Compared to the previous year, the importance of advice in the bank as a source of information on financial investments has increased again. Online information is also gaining in importance: the Internet in general, financial blogs and forums, and online offerings from banks and capital investment companies.
Of the topics surveyed, renewable energies met with the greatest interest: 72 percent of those surveyed were very or somewhat interested. This is followed by the topics of devaluation/protection against inflation, real estate investments, shares as well as biotechnology and pharmaceuticals. A negative attitude is shown exclusively towards cryptocurrencies. The emerging markets are also currently not in “fashion” among investors.
The pandemic and high energy prices have had a positive impact on attitudes towards sustainability. For 68 percent of the cases, sustainable investments are important, for 29 percent they are even more important than they used to be. For only 13 percent it has never been important and it is not now.
Rupar recalls the European Union Disclosure Regulation that came into force on March 10 of the previous year. Since then, all financial products, including investment funds, have had to be classified in terms of their sustainability. This is intended to create more transparency for sustainable investments in financial investment products. “The new classification and the transparency rules on the effects of sustainability risks are helping to ensure that sustainable funds are increasingly in demand.”

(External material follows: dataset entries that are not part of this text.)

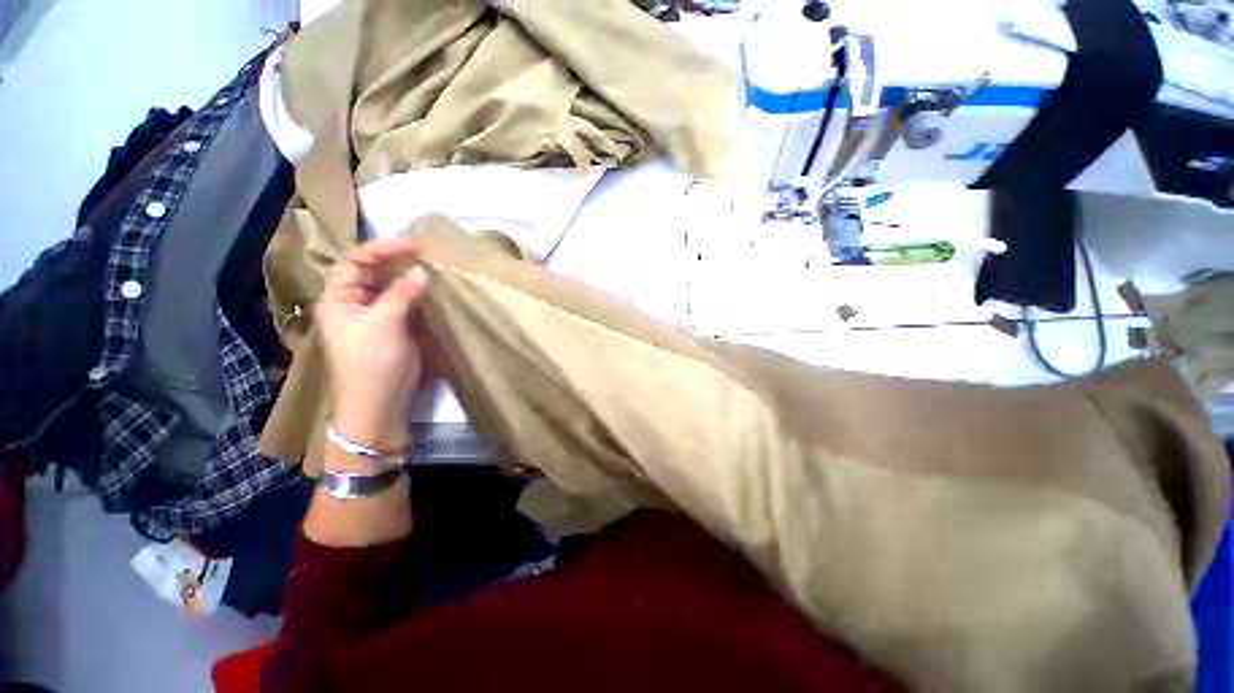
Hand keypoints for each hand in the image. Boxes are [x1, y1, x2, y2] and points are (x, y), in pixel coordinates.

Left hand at [318, 238, 427, 452]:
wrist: (377, 406)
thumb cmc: (372, 364)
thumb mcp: (385, 325)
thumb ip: (401, 294)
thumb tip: (421, 271)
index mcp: (338, 300)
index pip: (354, 262)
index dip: (380, 249)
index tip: (412, 245)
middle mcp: (353, 305)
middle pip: (370, 273)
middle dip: (394, 260)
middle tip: (423, 253)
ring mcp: (373, 318)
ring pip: (387, 288)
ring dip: (406, 277)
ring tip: (429, 267)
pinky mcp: (392, 330)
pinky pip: (401, 304)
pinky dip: (414, 295)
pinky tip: (429, 290)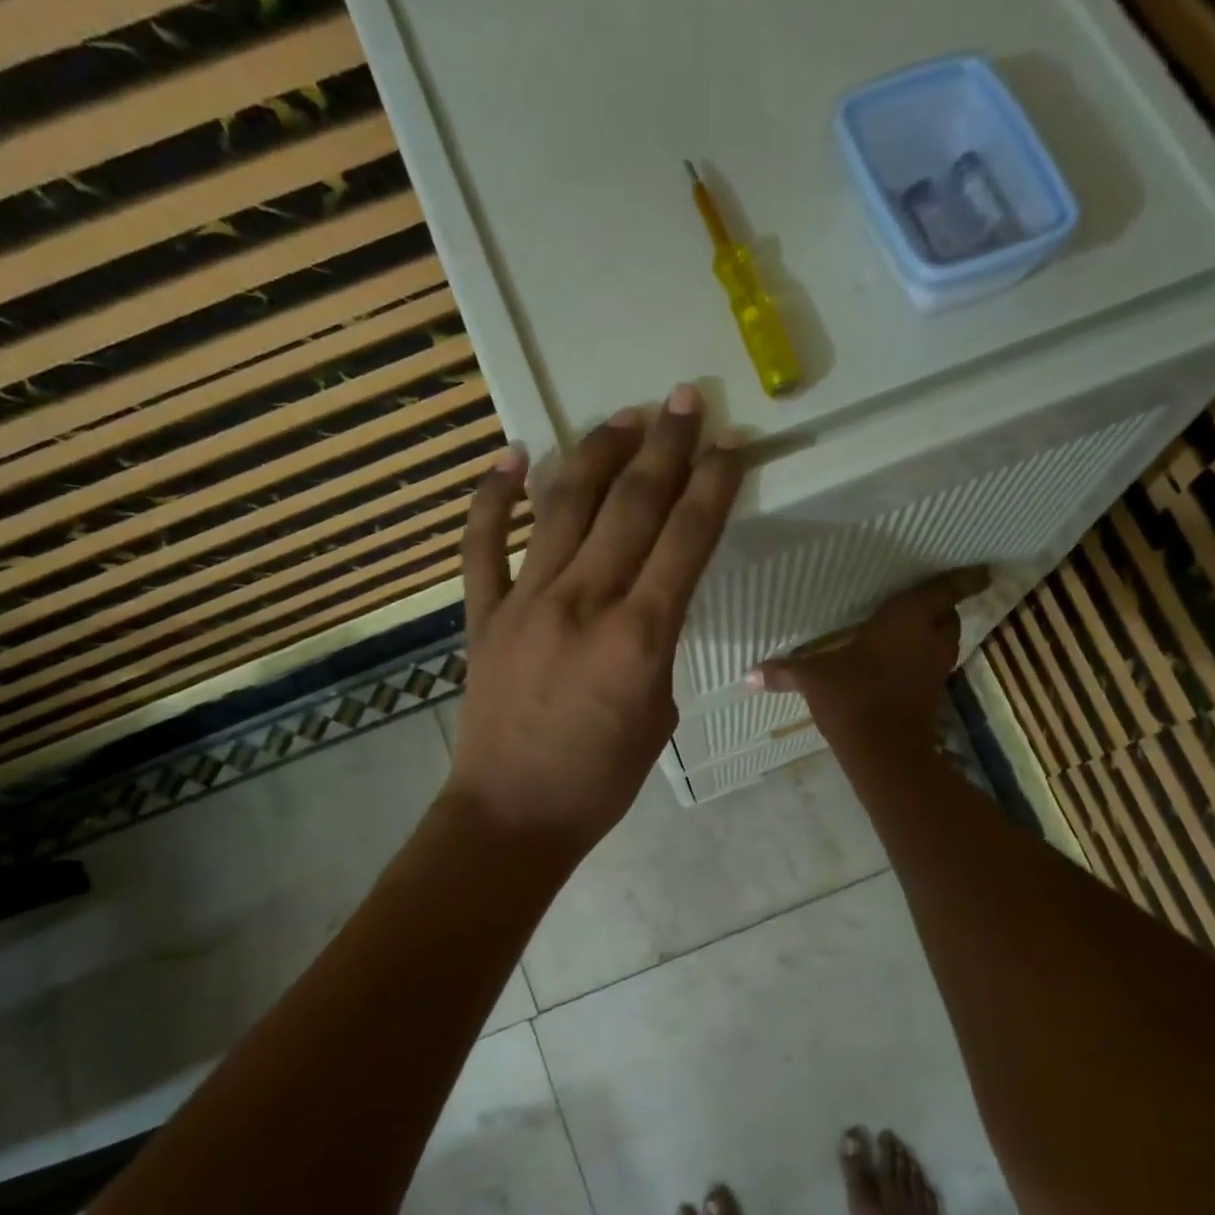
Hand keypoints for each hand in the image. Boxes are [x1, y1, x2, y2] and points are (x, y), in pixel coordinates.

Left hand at [442, 384, 743, 857]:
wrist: (513, 814)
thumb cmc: (601, 780)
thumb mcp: (658, 713)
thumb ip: (658, 647)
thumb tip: (649, 604)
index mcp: (639, 636)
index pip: (687, 538)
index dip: (714, 484)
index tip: (732, 444)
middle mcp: (583, 602)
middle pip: (631, 506)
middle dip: (664, 447)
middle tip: (684, 400)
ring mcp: (525, 602)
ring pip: (563, 507)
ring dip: (595, 454)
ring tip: (622, 417)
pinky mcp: (482, 615)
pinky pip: (483, 544)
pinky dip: (493, 496)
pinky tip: (511, 454)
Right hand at [755, 567, 991, 749]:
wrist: (884, 749)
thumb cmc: (852, 697)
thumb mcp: (813, 678)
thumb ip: (784, 672)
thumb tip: (747, 675)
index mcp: (908, 619)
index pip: (945, 590)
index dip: (965, 579)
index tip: (984, 571)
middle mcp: (929, 639)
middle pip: (949, 616)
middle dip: (942, 608)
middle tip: (927, 601)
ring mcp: (934, 669)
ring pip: (945, 642)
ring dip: (935, 634)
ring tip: (912, 631)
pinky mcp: (932, 694)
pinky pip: (933, 666)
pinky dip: (923, 660)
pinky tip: (899, 664)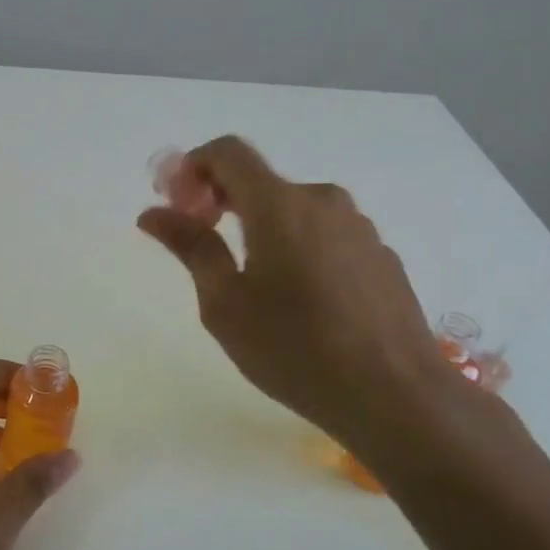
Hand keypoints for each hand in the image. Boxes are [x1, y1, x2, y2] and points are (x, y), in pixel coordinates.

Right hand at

Open-ended real estate funds reach a new record
The open-ended real estate investment funds have increased their fund volume by 1.4 percent to around EUR 10.9 billion since the end of 2021, with net inflows increasing to EUR 106.1 million. EUR and the price gains to around EUR 42.0 million. The 5 real estate investment fund companies act on 14 funds (9 public funds and 5 special funds). The average 1-year performance was 2.2 percent. The 10-year performance was 2.4 percent.

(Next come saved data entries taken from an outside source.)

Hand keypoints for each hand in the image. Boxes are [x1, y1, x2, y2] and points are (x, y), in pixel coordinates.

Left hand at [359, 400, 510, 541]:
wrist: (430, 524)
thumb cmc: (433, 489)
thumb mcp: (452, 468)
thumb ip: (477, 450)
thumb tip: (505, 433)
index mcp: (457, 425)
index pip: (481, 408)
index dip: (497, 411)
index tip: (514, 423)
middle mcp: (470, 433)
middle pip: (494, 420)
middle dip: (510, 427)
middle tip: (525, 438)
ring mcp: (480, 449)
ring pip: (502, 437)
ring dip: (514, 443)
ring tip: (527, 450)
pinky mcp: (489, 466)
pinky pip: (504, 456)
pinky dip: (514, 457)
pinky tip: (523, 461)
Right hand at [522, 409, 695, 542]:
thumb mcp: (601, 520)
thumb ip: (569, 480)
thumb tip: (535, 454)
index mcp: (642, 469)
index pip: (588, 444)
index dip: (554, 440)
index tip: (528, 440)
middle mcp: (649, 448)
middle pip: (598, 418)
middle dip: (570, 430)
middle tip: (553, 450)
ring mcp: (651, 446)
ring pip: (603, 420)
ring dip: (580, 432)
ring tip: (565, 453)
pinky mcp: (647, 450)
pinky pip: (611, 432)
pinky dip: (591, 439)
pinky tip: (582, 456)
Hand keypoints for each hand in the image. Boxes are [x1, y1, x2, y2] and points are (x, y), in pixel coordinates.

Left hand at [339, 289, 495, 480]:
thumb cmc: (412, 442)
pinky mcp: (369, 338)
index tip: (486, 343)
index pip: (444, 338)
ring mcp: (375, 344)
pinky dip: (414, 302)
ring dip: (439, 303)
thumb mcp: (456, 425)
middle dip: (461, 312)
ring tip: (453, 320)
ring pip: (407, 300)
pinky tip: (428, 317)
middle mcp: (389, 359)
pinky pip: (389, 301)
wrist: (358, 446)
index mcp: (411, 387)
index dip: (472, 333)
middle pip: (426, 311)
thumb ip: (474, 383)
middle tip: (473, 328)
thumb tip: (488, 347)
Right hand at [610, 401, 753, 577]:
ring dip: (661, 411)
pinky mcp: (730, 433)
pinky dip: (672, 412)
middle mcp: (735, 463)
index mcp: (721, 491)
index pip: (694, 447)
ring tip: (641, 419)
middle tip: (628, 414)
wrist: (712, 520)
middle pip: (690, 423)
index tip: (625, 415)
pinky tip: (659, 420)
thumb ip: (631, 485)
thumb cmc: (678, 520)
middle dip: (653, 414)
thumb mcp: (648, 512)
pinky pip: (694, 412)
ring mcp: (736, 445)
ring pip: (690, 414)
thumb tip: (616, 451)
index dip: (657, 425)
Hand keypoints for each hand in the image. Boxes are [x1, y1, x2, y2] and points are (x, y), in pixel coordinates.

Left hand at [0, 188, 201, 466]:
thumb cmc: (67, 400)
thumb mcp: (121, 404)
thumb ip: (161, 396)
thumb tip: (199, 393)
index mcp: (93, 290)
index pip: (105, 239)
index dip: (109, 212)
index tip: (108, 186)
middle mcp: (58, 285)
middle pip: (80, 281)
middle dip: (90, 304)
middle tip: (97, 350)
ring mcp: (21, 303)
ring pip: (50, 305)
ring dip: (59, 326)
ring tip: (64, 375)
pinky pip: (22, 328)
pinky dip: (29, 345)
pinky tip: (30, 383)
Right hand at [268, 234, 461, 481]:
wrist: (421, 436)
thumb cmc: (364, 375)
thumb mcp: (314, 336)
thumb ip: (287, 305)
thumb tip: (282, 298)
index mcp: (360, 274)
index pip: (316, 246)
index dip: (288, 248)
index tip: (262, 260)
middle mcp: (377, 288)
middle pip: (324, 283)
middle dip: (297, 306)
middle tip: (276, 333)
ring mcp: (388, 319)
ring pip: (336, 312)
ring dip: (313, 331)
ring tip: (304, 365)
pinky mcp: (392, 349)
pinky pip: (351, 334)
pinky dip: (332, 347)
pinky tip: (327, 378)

Fund industry in Austria celebrates World Fund Day for the 10th time
On April 19, the Austrian financial sector will start World Fund Day for the ninth time. This day is dedicated to the father of the fund idea, Dutchman Abraham van Ketwich who was born on April 19, 1744. Ketwich recognized that with the help of a fund, risk diversification would be significantly improved while at the same time reducing the costs for each shareholder. This laid the foundation for today’s modern investment fund.